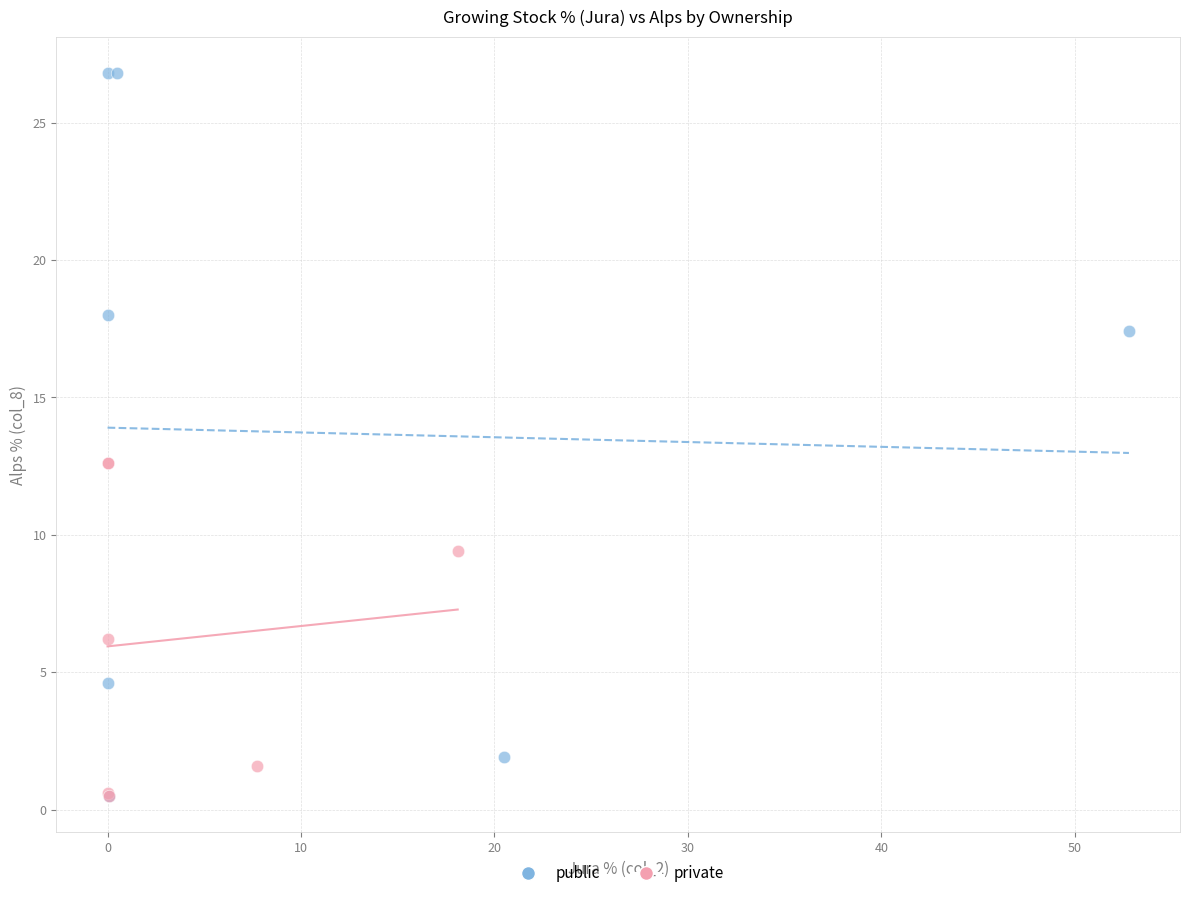

Which series contains the highest Y value?

public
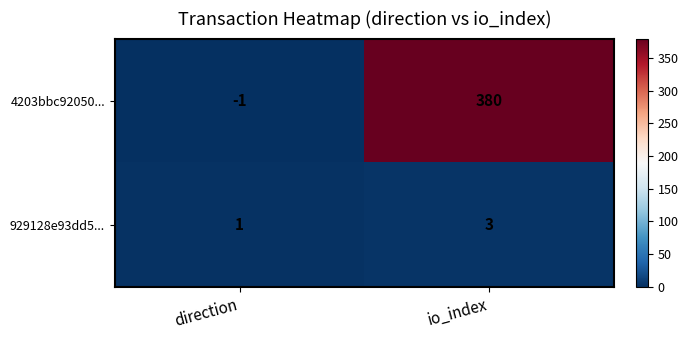

At which category does the chart reach its minimum across all series?

direction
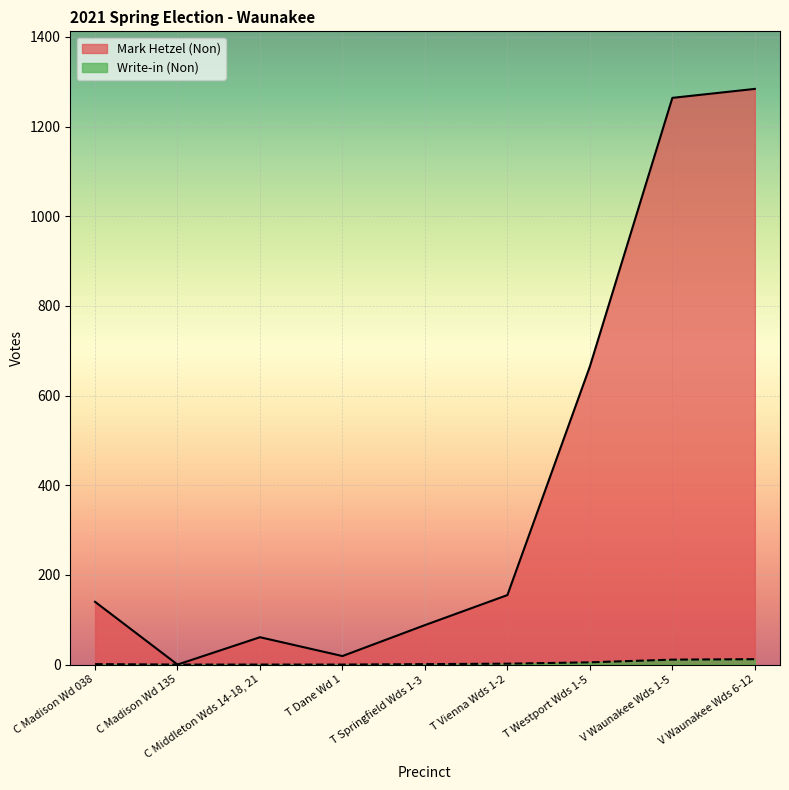

Reading right to left, list all the values displayed in this chart.

Mark Hetzel (Non): 1284	1264	665	155	88	19	61	0	140
Write-in (Non): 12	11	5	2	1	0	0	0	1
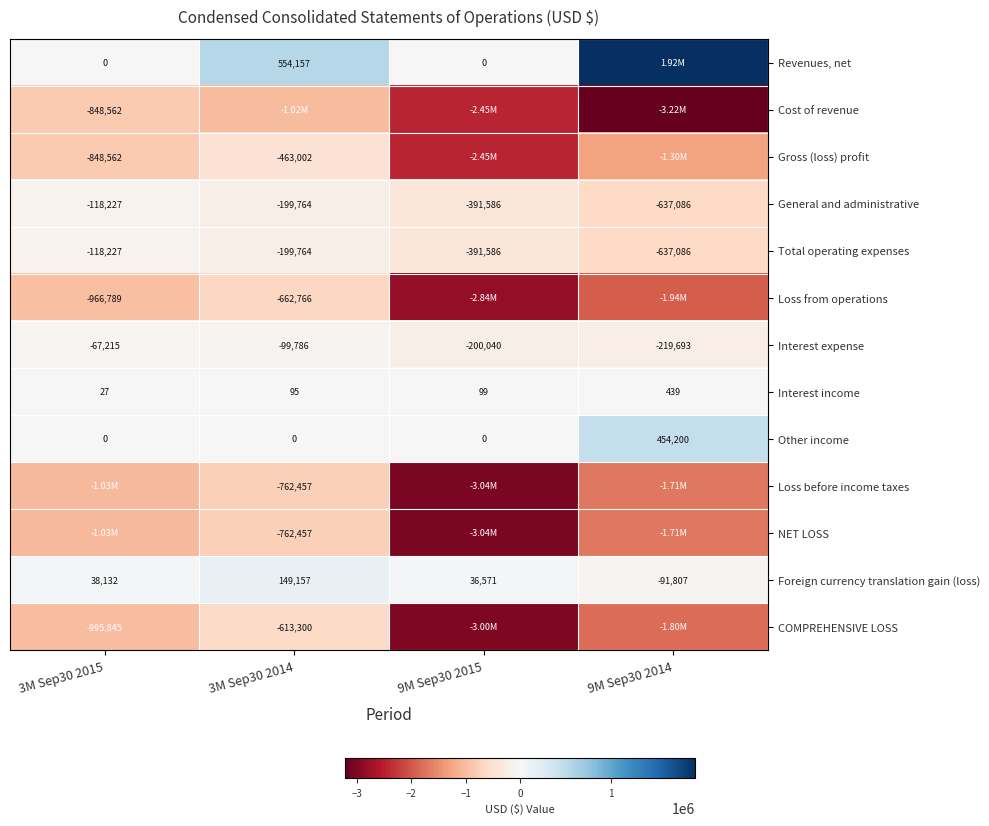

What is the total value across all series at 9M Sep30 2015?

-17754952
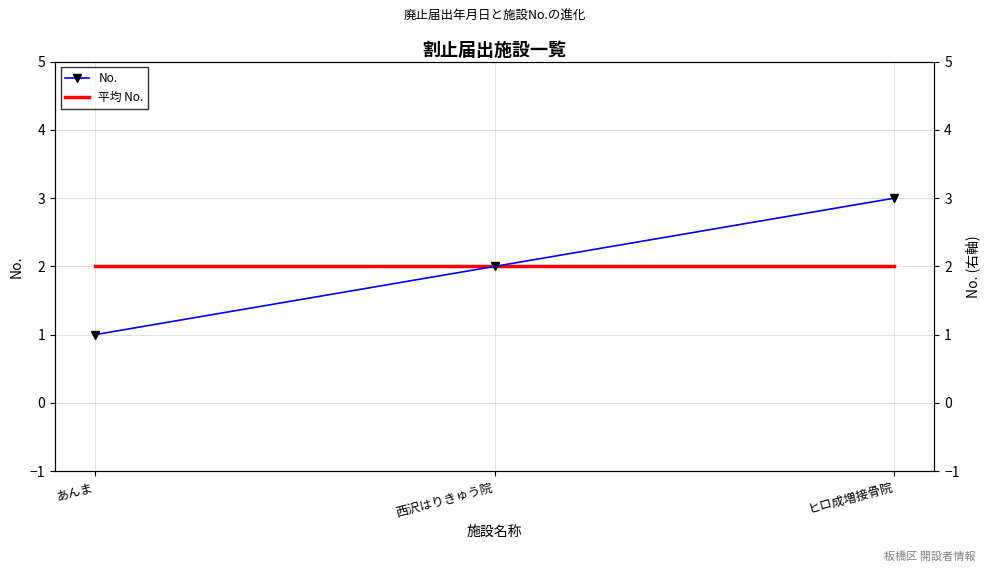

Rank the series at あんま from highest to lowest value.

平均 No., No.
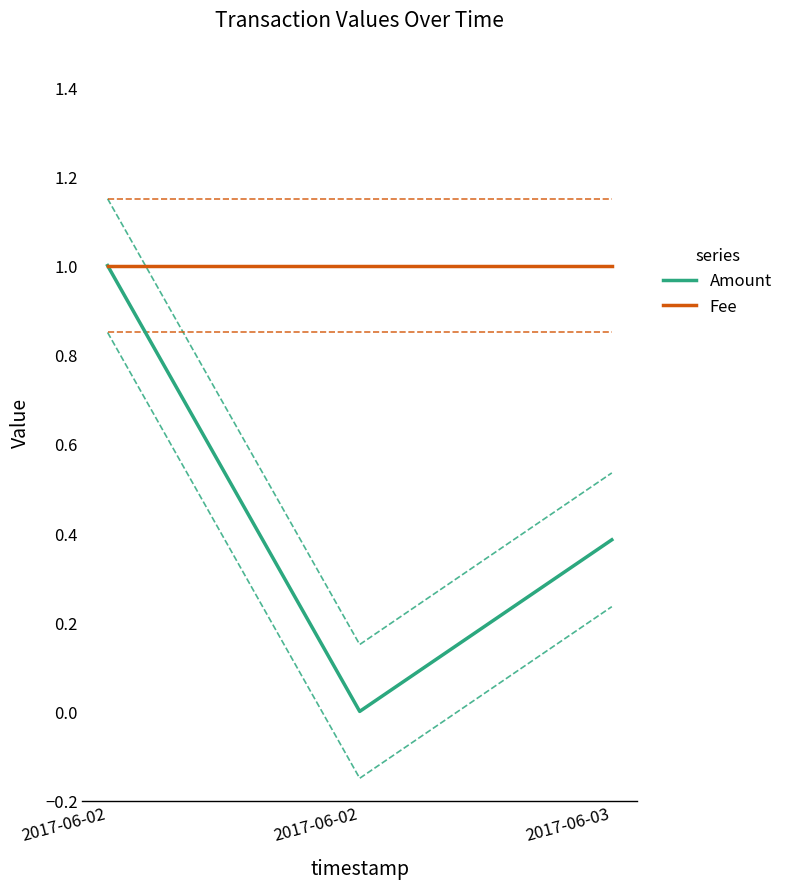

What is the maximum value for Amount?

1.0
········
_Problembeschreibung_. Geben Sie jede Zeile der obigen Auflistung wörtlich wieder, in der das Wort „What“ vorkommt. Groß- und Kleinschreibung sind dabei zu beachten.

_Antwort_.
What is the total value across all series at 9M Sep30 2015?
What is the maximum value for Amount?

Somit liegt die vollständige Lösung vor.